The Hong Kong Monetary Authority does not have official statistics on the number of safe deposit boxes in the city.
"The HKMA always encourages banks to consider the public need for banking services while operating on commercial principles," the de facto central bank's spokeswoman said.
The South China Morning Post surveyed a number of banks and found renting a safe deposit box in popular locations such as Central, Causeway Bay or Tsim Sha Tsui is almost impossible. But banks in the New Territories had units available.
In terms of size, shoebox sizes are least popular, while larger ones that can hold documents are most in demand.
Simon Lau, a general manager and head of personal banking at the Bank of East Asia, said the bank had seen increasing demand for safety deposit boxes during the past few years.
The bank started offering a safe deposit box service to customers in 1935, when its head office building was officially opened. The bank now has about 140,000 safe deposit boxes in 50 of its 158 branches. Rental varies, from as low as HK$250 to as high as HK$12,500 a year, depending on the size and location of the box.
"Owing to their location, some branches receive more requests for safe deposit box service than others.

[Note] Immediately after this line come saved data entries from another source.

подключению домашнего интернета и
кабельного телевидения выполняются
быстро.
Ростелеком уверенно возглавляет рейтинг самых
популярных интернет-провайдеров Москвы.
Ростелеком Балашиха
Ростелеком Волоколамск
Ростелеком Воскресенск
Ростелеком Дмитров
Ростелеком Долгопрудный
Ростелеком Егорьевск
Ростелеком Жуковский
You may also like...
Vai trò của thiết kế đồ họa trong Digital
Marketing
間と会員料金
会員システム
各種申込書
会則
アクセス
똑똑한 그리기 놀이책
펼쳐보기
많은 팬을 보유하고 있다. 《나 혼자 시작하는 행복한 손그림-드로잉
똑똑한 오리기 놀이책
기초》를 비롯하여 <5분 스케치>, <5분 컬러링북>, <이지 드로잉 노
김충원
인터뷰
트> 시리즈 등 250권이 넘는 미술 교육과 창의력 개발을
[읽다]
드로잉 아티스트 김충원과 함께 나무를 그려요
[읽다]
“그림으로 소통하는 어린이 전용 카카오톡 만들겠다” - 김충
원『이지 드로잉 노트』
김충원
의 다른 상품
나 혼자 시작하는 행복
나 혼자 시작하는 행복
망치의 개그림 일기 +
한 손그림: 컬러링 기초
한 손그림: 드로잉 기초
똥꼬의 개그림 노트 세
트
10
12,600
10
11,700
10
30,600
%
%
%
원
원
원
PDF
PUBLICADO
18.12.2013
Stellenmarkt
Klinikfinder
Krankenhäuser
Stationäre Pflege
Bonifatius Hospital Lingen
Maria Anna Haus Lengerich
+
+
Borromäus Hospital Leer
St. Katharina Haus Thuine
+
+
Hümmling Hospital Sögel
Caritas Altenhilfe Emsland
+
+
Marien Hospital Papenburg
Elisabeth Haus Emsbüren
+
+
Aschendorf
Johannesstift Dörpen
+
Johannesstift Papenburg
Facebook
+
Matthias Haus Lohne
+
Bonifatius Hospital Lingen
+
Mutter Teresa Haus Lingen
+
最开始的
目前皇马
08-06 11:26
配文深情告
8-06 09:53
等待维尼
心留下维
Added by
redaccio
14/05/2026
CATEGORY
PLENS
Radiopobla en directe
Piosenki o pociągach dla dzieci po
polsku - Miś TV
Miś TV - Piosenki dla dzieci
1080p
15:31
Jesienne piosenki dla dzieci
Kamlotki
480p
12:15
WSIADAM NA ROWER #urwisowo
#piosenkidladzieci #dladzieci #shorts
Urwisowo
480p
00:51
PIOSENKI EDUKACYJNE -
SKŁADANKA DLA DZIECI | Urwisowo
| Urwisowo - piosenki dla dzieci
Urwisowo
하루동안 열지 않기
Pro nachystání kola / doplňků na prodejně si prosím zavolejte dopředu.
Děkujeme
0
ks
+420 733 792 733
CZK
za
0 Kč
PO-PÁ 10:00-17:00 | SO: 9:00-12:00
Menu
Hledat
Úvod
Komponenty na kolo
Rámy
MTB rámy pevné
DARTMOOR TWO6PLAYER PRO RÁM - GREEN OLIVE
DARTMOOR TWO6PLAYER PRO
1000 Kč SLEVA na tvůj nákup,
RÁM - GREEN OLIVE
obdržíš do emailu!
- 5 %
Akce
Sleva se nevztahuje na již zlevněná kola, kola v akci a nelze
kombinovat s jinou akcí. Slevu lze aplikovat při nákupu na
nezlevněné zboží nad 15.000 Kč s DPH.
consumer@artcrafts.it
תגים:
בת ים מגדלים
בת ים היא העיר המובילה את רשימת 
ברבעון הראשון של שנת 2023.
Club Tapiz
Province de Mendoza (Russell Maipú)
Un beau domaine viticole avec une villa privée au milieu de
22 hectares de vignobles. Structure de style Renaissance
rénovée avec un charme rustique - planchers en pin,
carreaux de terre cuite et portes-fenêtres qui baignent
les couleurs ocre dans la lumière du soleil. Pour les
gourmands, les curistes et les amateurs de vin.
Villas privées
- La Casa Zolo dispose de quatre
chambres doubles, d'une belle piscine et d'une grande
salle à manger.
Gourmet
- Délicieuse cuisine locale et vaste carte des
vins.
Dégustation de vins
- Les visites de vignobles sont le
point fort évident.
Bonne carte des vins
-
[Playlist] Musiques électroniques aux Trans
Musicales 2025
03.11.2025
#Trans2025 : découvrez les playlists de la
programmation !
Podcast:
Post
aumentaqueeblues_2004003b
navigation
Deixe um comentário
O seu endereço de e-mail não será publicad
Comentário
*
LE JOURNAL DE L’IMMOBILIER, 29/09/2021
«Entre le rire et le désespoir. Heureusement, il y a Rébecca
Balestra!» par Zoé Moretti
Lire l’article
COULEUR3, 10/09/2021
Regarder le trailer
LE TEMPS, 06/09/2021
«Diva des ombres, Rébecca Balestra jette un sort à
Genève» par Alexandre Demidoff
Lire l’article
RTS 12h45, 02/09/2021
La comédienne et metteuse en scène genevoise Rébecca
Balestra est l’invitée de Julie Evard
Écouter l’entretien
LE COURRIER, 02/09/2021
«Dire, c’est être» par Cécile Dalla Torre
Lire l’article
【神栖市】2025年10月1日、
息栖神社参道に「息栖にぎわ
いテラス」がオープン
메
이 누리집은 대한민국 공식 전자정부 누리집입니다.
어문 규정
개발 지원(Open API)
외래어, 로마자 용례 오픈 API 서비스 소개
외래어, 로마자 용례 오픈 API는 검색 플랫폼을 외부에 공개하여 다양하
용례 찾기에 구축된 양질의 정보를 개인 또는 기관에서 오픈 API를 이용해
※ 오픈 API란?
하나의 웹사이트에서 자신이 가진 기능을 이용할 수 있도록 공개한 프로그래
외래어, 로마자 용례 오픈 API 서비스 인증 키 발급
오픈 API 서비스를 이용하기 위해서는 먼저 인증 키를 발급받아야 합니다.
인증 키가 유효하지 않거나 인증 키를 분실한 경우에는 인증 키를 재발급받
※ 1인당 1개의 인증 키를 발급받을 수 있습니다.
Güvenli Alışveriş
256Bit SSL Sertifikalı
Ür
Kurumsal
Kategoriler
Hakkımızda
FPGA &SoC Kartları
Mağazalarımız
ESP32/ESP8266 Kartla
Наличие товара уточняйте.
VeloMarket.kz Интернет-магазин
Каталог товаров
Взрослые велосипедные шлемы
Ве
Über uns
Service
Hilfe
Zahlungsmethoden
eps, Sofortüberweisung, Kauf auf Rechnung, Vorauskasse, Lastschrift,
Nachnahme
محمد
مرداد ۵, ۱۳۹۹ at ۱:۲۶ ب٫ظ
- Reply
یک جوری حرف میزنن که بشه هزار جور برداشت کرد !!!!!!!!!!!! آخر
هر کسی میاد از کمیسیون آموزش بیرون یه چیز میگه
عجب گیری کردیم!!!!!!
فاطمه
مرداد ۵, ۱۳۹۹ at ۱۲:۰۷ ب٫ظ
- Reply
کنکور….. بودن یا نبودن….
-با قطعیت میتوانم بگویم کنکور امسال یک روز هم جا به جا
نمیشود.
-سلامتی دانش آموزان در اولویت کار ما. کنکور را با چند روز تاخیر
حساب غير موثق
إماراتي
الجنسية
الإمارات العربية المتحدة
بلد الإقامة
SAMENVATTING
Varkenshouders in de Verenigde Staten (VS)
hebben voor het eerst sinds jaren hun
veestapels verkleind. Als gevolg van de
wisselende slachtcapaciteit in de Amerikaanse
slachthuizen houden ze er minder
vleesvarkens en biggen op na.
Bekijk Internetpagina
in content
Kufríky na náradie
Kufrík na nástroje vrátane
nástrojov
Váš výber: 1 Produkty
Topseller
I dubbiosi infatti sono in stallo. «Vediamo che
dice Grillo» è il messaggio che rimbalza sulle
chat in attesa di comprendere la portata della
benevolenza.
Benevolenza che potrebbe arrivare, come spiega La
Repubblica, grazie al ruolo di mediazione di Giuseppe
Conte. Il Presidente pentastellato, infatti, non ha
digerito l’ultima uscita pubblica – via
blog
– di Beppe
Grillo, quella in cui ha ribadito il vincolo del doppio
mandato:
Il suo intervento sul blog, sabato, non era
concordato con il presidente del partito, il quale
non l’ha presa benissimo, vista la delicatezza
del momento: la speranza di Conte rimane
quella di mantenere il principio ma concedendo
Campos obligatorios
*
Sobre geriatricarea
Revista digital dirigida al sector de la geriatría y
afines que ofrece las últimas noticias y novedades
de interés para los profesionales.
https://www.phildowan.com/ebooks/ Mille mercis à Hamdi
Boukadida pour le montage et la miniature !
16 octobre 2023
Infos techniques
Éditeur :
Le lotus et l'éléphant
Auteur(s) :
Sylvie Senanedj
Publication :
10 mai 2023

In the event that there aren't any boxes available, customers are placed on a waiting list," Lau said.
"Alternatively, if a safe deposit box is available at another branch, the customer may choose to rent it."
Customers usually like to rent a box close to their home or office so Central, Sheung Wan, Causeway Bay and Tsim Sha Tsui are in high demand, while banks in the New Territories usually have vacancies.
Standard Chartered has been providing a safe deposit box service for more than 50 years and has more than 23,000 boxes.
The utilisation rate is about 70 per cent.
The annual rent varies from HK$350 to HK$5,000, depending on the size of the box.
Bank of Communications has 23 branches with 42,000 boxes.
Citibank has 3,000 safe deposit boxes in three branches in Central and Tsim Sha Tsui. The occupancy is about 80 per cent. Again, the bank found that there is more demand for the large size and extra-size safe deposit boxes than for smaller ones.
Hang Seng Bank has about 30 branches offering safe deposit box services. Annual rent ranges from HK$440 to HK$12,000, subject to the location and size of the boxes.